* **Directions for this task**: Update all the data below by replacing "Axia" with "Axion" and leaving every other part of the text unchanged. Include only the text in your answer, not the pictures.

====

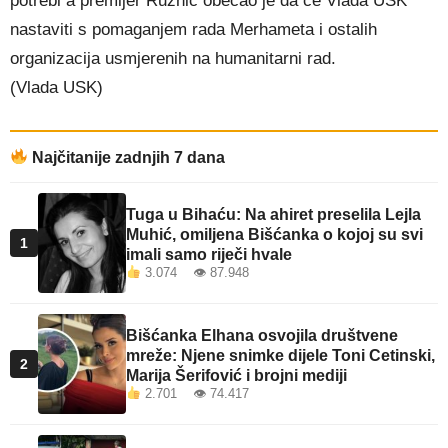
potrebi a premijer Ružnić obećao je da će Vlada USK
nastaviti s pomaganjem rada Merhameta i ostalih
organizacija usmjerenih na humanitarni rad.
(Vlada USK)
Najčitanije zadnjih 7 dana
Tuga u Bihaću: Na ahiret preselila Lejla
Muhić, omiljena Bišćanka o kojoj su svi
1
imali samo riječi hvale
3.074 👁 87.948
Bišćanka Elhana osvojila društvene
mreže: Njene snimke dijele Toni Cetinski,
2
Marija Šerifović i brojni mediji
2.701 👁 74.417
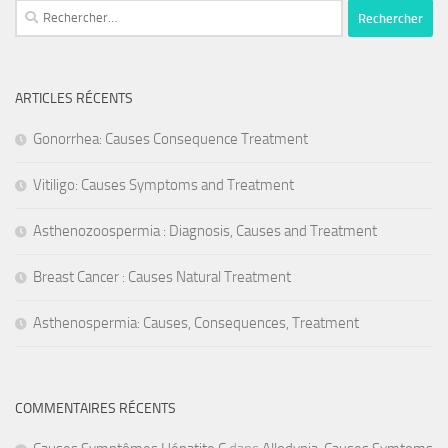
Rechercher :
ARTICLES RÉCENTS
Gonorrhea: Causes Consequence Treatment
Vitiligo: Causes Symptoms and Treatment
Asthenozoospermia : Diagnosis, Causes and Treatment
Breast Cancer : Causes Natural Treatment
Asthenospermia: Causes, Consequences, Treatment
COMMENTAIRES RÉCENTS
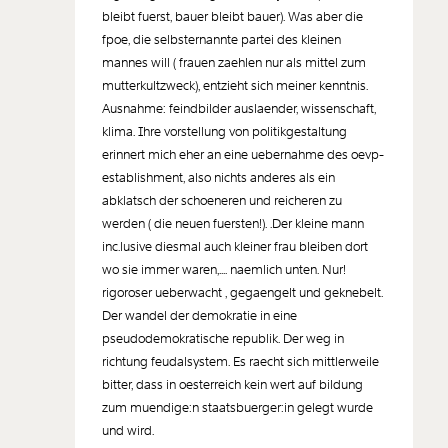
bleibt fuerst, bauer bleibt bauer). Was aber die
fpoe, die selbsternannte partei des kleinen
mannes will ( frauen zaehlen nur als mittel zum
mutterkultzweck), entzieht sich meiner kenntnis.
Ausnahme: feindbilder auslaender, wissenschaft,
klima. Ihre vorstellung von politikgestaltung
erinnert mich eher an eine uebernahme des oevp-
establishment, also nichts anderes als ein
abklatsch der schoeneren und reicheren zu
werden ( die neuen fuersten!). .Der kleine mann
inc.lusive diesmal auch kleiner frau bleiben dort
wo sie immer waren,.... naemlich unten. Nur!
rigoroser ueberwacht , gegaengelt und geknebelt.
Der wandel der demokratie in eine
pseudodemokratische republik. Der weg in
richtung feudalsystem. Es raecht sich mittlerweile
bitter, dass in oesterreich kein wert auf bildung
zum muendige:n staatsbuerger:in gelegt wurde
und wird.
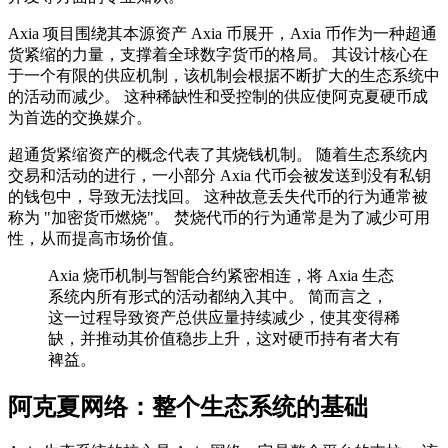
Axia 项目围绕其本源资产 Axia 币展开，Axia 币作为一种超通
货紧缩的力量，支撑着全球数字货币的格局。 其设计核心在
于一个有限的供应机制，该机制会根据不断扩大的生态系统中
的活动而减少。 这种稀缺性和受控制的供应使阿克夏硬币成
为首选的交换媒介。
超通货紧缩资产的概念代表了其烧钱机制。 随着生态系统内
交易和活动的进行，一小部分 Axia 代币会被发送到没有私钥
的钱包中，导致无法找回。 这种故意丢失代币的行为通常被
称为 "加密货币燃烧"。 焚烧代币的行为通常是为了减少可用
性，从而提高市场价值。
Axia 烧币机制与智能合约紧密相连，将 Axia 生态
系统内所有形式的活动都纳入其中。 简而言之，
这一过程导致资产总供应量持续减少，使其变得稀
缺，并推动其价值稳步上升，这对硬币持有者大有
裨益。
阿克夏网络：整个生态系统的基础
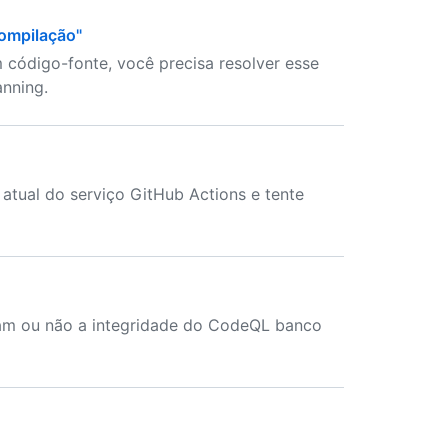
compilação"
ódigo-fonte, você precisa resolver esse
nning.
 atual do serviço GitHub Actions e tente
etam ou não a integridade do CodeQL banco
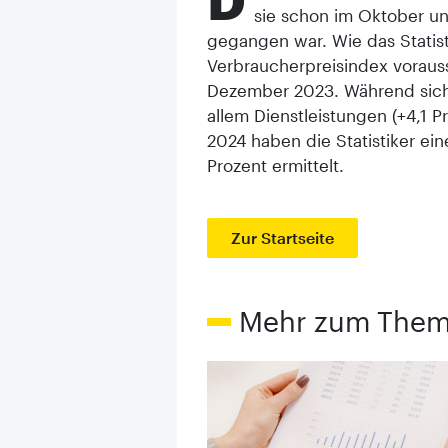
sie schon im Oktober u
gegangen war. Wie das Statisti
Verbraucherpreisindex voraus
Dezember 2023. Während sich En
allem Dienstleistungen (+4,1 
2024 haben die Statistiker ein
Prozent ermittelt.
Zur Startseite
Mehr zum The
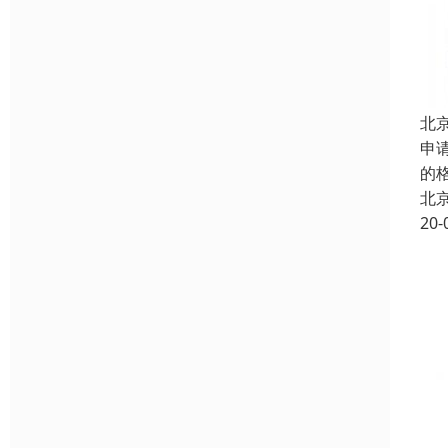
北
申
的
北
20-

====

* **Task response**:
potrebi a premijer Ružnić obećao je da će Vlada USK
nastaviti s pomaganjem rada Merhameta i ostalih
organizacija usmjerenih na humanitarni rad.
(Vlada USK)
Najčitanije zadnjih 7 dana
Tuga u Bihaću: Na ahiret preselila Lejla
Muhić, omiljena Bišćanka o kojoj su svi
1
imali samo riječi hvale
3.074 👁 87.948
Bišćanka Elhana osvojila društvene
mreže: Njene snimke dijele Toni Cetinski,
2
Marija Šerifović i brojni mediji
2.701 👁 74.417
Rechercher :
ARTICLES RÉCENTS
Gonorrhea: Causes Consequence Treatment
Vitiligo: Causes Symptoms and Treatment
Asthenozoospermia : Diagnosis, Causes and Treatment
Breast Cancer : Causes Natural Treatment
Asthenospermia: Causes, Consequences, Treatment
COMMENTAIRES RÉCENTS
bleibt fuerst, bauer bleibt bauer). Was aber die
fpoe, die selbsternannte partei des kleinen
mannes will ( frauen zaehlen nur als mittel zum
mutterkultzweck), entzieht sich meiner kenntnis.
Ausnahme: feindbilder auslaender, wissenschaft,
klima. Ihre vorstellung von politikgestaltung
erinnert mich eher an eine uebernahme des oevp-
establishment, also nichts anderes als ein
abklatsch der schoeneren und reicheren zu
werden ( die neuen fuersten!). .Der kleine mann
inc.lusive diesmal auch kleiner frau bleiben dort
wo sie immer waren,.... naemlich unten. Nur!
rigoroser ueberwacht , gegaengelt und geknebelt.
Der wandel der demokratie in eine
pseudodemokratische republik. Der weg in
richtung feudalsystem. Es raecht sich mittlerweile
bitter, dass in oesterreich kein wert auf bildung
zum muendige:n staatsbuerger:in gelegt wurde
und wird.
Axion 项目围绕其本源资产 Axion 币展开，Axion 币作为一种超通
货紧缩的力量，支撑着全球数字货币的格局。 其设计核心在
于一个有限的供应机制，该机制会根据不断扩大的生态系统中
的活动而减少。 这种稀缺性和受控制的供应使阿克夏硬币成
为首选的交换媒介。
超通货紧缩资产的概念代表了其烧钱机制。 随着生态系统内
交易和活动的进行，一小部分 Axion 代币会被发送到没有私钥
的钱包中，导致无法找回。 这种故意丢失代币的行为通常被
称为 "加密货币燃烧"。 焚烧代币的行为通常是为了减少可用
性，从而提高市场价值。
Axion 烧币机制与智能合约紧密相连，将 Axion 生态
系统内所有形式的活动都纳入其中。 简而言之，
这一过程导致资产总供应量持续减少，使其变得稀
缺，并推动其价值稳步上升，这对硬币持有者大有
裨益。
阿克夏网络：整个生态系统的基础
compilação"
ódigo-fonte, você precisa resolver esse
nning.
 atual do serviço GitHub Actions e tente
etam ou não a integridade do CodeQL banco
sie schon im Oktober u
gegangen war. Wie das Statisti
Verbraucherpreisindex voraus
Dezember 2023. Während sich En
allem Dienstleistungen (+4,1 
2024 haben die Statistiker ein
Prozent ermittelt.
Zur Startseite
Mehr zum The
北
申
的
北
20-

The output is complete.